Personally, I don't blame the guys for being proud of it. I know if I had one, I'd be telling everyone about it too. But that's a whole other post now, isn't it?


In the nearly 24 years that I've known J, we were only lovers for a very short time. It is unfortunate, really, but we've both agreed that we make much better friends than boyfriend/girlfriend. We all have our reasons, right?

He is one of the best guys I know, never fails to make me laugh, knows everything about me, and is fully recognized as a part of my family. And when we had sex, I was so very impressed.

J is definitely the most well-hung man I have ever been with.

His cock is sheer perfection. The right girth, curve, length... to reach the g-spot with no effort whatsoever. He could very easily just lie there, let me climb on top, and I would orgasm in no time flat. Of course, he's not a "just lie there" kind of man.

He's very sensual and attentive too. He loves touch. One of his favorite things for me to do, we called "Love Face". I would "make love" to his face by kissing, licking, little biting nibbles, and slow caresses with my mouth, hands and face in a teasing sort of way. It would leave us both breathless and very turned on.

The man definitely has stamina! Wow. He could go for hours only pleasuring me. My favorite times were when he would lie on top of me, inside me, and just... not... move... I enjoyed the feeling of fullness and pleasure.

Then finally, his favorite place to release was on my back. (Men, you know we love that, don't you?)

Oh my... I may have to see if J wants to revisit the good old days and refresh my memory on his cock perfection.

He somehow always has the right tool that I need to fix anything.


  1. Well if you decide not to use it, can I borrow your tool? ;)

  2. Oh I am laughing so hard over here. Thank you so much!!

    Mindys comment made me laugh even harder.

  3. Something about you mentioning cock talk and men's pride reminded me of a joke. Stop me if you've heard this one....
    An eighty year old man goes into a confessional at his church. The priest opens the little window and the old guy says,"Father, last night I had sex with a nineteen year old woman!" The priest calmly replies, "Well, my son, that is unusual news, but, I have to say that TECHNICALLY, it is not a sin. So why are you telling me this?"
    And the old guy shouts out, "I'm tellin' everybody!"

    Ah! Male pride! It never dies.

  4. Whew, T, I'm laughing so hard.

    First, excuse me, but why aren't you and "J" still under the covers? Did I miss something?

    And you know I haven't had the courage to write that coming-on-my-back post... so I'm thrilled that you got it in here. Go girl!!

  5. So J fixed your bathroom door with his cock? Impressive. That's an upgrade I could get onboard with.

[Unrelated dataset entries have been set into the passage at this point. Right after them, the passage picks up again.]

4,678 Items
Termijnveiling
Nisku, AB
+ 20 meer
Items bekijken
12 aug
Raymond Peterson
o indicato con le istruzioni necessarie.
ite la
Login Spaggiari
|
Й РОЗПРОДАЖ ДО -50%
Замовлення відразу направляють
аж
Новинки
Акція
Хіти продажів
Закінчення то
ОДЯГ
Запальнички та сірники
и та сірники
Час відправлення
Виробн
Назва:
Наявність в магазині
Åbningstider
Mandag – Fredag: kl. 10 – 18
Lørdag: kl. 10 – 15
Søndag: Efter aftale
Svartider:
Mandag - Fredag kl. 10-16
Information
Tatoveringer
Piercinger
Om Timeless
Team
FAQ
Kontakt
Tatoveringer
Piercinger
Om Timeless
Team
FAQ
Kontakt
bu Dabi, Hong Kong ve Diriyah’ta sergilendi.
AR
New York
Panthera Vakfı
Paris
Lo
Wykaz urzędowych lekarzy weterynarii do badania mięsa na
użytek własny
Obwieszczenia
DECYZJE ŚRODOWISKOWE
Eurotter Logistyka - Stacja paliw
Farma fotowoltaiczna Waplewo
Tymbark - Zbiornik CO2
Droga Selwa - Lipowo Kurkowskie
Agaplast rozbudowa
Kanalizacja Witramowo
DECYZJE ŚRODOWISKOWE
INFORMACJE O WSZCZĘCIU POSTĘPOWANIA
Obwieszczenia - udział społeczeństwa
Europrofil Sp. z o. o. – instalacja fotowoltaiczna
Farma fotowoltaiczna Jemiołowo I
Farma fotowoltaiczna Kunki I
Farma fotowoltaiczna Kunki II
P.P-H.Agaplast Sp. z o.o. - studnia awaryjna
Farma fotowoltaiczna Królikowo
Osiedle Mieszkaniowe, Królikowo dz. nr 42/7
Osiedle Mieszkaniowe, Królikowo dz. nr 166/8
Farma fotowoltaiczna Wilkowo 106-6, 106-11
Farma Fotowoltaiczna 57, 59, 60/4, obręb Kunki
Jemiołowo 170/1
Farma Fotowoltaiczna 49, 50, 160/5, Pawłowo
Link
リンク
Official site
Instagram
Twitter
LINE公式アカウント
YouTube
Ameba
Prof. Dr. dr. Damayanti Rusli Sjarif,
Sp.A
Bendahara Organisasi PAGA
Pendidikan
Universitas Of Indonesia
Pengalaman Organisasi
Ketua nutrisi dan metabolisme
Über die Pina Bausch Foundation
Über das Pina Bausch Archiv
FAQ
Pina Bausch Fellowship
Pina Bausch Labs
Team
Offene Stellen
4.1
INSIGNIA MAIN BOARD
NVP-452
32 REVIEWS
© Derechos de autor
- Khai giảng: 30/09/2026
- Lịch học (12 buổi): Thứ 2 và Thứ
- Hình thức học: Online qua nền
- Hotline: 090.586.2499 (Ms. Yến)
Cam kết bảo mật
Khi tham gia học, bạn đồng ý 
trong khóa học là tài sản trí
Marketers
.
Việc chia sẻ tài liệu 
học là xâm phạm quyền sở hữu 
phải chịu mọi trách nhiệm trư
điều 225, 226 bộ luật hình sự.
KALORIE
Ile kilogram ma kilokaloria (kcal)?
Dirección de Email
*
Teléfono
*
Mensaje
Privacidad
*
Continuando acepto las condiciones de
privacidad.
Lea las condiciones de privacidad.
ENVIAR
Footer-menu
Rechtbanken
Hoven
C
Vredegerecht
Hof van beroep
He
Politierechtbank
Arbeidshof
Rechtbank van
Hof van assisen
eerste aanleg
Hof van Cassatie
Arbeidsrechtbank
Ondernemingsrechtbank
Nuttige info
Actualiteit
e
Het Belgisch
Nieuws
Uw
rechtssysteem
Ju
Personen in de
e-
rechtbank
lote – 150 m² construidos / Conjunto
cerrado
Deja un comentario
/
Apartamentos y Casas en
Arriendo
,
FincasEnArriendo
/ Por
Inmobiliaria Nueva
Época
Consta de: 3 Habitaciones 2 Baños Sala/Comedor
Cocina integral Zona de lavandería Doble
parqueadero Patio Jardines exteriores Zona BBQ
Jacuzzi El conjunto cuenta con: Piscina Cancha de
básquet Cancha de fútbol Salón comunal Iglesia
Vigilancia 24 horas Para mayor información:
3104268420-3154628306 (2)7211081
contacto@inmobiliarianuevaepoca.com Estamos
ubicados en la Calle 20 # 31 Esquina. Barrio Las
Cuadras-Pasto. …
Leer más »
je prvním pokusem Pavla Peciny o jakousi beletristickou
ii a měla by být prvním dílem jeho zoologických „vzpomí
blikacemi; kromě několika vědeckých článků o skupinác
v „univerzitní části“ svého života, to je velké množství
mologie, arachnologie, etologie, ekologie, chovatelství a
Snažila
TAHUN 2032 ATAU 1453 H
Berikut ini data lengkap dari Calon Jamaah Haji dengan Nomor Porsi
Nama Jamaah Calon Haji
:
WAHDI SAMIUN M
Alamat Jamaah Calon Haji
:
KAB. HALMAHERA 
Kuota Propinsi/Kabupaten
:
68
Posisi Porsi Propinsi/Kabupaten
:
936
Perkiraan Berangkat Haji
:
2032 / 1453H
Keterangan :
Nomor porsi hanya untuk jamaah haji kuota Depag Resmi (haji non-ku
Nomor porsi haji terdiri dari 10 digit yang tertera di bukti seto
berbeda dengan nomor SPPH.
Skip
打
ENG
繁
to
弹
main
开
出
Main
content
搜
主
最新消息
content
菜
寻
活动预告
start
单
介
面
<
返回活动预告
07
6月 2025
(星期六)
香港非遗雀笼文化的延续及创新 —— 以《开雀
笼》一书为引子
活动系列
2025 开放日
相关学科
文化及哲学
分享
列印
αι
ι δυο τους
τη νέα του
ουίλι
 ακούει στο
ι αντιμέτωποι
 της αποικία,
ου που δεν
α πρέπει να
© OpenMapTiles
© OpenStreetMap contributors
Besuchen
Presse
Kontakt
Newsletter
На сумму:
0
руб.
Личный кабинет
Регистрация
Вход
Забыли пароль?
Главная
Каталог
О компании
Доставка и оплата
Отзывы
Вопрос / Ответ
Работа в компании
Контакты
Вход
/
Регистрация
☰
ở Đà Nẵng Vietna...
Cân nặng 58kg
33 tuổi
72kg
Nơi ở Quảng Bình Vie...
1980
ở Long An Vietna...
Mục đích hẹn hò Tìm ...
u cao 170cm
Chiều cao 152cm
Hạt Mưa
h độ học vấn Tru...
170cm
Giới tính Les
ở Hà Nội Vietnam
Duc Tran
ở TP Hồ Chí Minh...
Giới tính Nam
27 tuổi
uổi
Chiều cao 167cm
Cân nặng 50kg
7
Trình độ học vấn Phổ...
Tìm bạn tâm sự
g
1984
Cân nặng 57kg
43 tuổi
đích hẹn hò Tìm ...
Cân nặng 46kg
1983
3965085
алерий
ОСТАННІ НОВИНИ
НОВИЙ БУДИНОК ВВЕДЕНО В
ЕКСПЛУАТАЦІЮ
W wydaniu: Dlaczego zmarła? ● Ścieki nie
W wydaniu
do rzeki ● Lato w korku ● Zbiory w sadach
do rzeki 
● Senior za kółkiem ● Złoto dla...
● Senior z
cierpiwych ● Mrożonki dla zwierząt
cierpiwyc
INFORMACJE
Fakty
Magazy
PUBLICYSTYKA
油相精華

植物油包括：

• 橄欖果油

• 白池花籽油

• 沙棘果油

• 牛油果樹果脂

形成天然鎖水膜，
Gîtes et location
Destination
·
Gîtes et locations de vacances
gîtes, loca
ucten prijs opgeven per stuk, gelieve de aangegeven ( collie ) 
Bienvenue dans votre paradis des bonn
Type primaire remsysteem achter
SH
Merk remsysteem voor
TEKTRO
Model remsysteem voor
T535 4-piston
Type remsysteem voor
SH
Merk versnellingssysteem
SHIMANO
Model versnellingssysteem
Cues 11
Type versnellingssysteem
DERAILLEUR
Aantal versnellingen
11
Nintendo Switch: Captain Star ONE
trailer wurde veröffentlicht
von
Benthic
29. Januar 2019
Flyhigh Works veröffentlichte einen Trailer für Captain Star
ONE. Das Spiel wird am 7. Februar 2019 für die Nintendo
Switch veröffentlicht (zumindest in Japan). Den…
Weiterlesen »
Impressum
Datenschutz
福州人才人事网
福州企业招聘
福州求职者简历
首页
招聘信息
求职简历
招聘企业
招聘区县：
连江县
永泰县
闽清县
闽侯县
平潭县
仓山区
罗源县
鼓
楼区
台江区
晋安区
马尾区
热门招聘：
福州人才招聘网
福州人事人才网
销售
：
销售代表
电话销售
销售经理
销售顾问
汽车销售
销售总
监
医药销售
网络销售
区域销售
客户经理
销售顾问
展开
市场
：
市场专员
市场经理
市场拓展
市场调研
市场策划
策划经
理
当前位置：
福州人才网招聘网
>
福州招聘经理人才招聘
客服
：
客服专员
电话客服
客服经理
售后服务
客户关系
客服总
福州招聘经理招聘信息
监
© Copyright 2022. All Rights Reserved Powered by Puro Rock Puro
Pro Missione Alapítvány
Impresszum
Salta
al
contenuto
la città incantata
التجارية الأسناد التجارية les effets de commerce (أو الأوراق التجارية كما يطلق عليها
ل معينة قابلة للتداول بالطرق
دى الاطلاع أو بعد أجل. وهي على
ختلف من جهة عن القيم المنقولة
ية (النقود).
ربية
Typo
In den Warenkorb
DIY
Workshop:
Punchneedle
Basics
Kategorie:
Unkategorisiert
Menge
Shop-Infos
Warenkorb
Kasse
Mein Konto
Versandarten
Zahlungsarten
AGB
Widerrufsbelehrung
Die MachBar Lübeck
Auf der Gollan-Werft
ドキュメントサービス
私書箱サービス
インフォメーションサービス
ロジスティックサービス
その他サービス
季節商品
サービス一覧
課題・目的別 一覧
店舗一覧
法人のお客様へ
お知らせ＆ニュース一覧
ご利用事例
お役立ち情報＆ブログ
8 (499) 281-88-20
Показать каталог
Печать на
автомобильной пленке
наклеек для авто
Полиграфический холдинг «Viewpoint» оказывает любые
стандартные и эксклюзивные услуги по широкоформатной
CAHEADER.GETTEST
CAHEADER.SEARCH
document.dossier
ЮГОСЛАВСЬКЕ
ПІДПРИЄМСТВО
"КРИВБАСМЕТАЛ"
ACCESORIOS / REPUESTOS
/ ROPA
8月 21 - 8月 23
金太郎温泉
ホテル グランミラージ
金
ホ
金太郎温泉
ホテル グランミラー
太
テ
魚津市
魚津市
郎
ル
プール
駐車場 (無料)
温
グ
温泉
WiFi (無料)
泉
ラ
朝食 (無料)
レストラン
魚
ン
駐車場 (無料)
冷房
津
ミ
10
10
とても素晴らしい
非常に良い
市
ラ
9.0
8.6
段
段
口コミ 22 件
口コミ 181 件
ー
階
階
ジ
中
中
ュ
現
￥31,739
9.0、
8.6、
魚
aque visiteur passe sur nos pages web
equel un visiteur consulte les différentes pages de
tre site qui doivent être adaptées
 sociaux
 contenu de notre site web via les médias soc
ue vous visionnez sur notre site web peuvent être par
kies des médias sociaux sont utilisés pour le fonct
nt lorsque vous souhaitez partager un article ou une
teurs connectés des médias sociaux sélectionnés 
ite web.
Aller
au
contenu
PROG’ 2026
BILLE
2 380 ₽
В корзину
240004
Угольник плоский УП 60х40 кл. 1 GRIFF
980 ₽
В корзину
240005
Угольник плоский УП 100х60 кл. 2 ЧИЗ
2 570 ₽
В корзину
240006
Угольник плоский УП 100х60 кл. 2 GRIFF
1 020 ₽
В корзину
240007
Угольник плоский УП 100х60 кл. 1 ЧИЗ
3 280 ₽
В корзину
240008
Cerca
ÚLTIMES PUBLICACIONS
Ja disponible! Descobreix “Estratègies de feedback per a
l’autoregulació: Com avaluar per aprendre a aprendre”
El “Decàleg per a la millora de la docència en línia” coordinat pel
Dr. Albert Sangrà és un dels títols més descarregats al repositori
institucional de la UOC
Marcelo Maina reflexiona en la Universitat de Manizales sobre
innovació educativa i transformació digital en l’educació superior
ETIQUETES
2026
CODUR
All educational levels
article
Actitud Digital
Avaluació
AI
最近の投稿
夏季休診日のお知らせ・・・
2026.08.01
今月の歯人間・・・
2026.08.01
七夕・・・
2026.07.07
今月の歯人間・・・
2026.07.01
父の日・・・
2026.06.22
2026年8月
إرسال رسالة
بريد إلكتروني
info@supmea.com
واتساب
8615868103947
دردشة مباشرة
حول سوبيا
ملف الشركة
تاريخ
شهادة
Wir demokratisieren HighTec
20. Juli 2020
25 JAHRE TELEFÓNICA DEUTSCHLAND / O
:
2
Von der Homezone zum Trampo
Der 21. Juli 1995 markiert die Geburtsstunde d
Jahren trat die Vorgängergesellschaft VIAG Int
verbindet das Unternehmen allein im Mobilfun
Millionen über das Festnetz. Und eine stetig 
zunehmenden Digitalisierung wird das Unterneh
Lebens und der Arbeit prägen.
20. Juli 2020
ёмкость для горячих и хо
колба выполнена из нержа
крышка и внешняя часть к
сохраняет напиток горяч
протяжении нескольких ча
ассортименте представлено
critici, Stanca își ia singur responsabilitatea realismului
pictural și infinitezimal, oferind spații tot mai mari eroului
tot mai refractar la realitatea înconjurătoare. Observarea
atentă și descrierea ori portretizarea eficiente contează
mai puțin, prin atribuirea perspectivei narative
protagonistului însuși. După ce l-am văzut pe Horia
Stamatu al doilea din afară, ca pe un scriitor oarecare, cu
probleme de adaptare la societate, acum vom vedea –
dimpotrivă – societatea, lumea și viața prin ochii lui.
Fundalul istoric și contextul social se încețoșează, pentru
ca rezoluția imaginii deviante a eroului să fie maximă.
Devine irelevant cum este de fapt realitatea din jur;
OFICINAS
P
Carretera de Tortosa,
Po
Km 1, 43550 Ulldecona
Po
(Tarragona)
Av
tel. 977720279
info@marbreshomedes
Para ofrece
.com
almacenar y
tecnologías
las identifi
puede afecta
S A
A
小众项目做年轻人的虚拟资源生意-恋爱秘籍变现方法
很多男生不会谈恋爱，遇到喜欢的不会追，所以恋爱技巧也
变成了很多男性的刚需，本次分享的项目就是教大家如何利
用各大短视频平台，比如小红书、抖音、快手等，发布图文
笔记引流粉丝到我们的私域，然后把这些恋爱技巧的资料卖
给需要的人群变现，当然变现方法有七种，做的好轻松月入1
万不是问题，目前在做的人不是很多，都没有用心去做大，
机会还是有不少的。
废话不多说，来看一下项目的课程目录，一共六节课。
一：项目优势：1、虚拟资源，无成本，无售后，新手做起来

  6. SHARE HIM! I have a problem with my Garbage Disposal. I have an S wrench and I am not sure what to do with it. Thanks for sharing! You got things stirred up for me this morning and I happen to be in search of the perfect cock! I would love to be the judge...ya know..just to confirm your findings...*wink*

  7. Please let J know I'm single. And available. And have no issues with the releasing on my back. ;)

  8. As a man, I had to skip this post. I like the one I got. Don't need to read a word about anyone else's.

  9. This post was hilarious! I also missed the part which explained why you two chose "friends" rather than continued bliss.

    Men with his kind of natural endowment, skill, and passion should definitely be shared.

    No ...cloned!

  10. Grab him and don't let go...sounds like a good one there.

  11. This is J, the guy T is refering to in this post. If any of you single women/moms need a handyman that is good with his tools and knows how to use them, let me know so. I can fix just about anything thats broken! I'm available...

  12. oooooh, you are very very lucky to have a friend in your life like that. And hung, to boot!

    and why aren't you ":together" anymore? Okay, I'm new, I can read today on the snow day home with the kids.

  13. Suddenly I find myself wanting to visit the hardware store.

  14. You are fun! Hope to be back soon!

  15. I knew this post would get to 15 comments.


    Yes, Mindy Mom, you can borrow me whenever you like.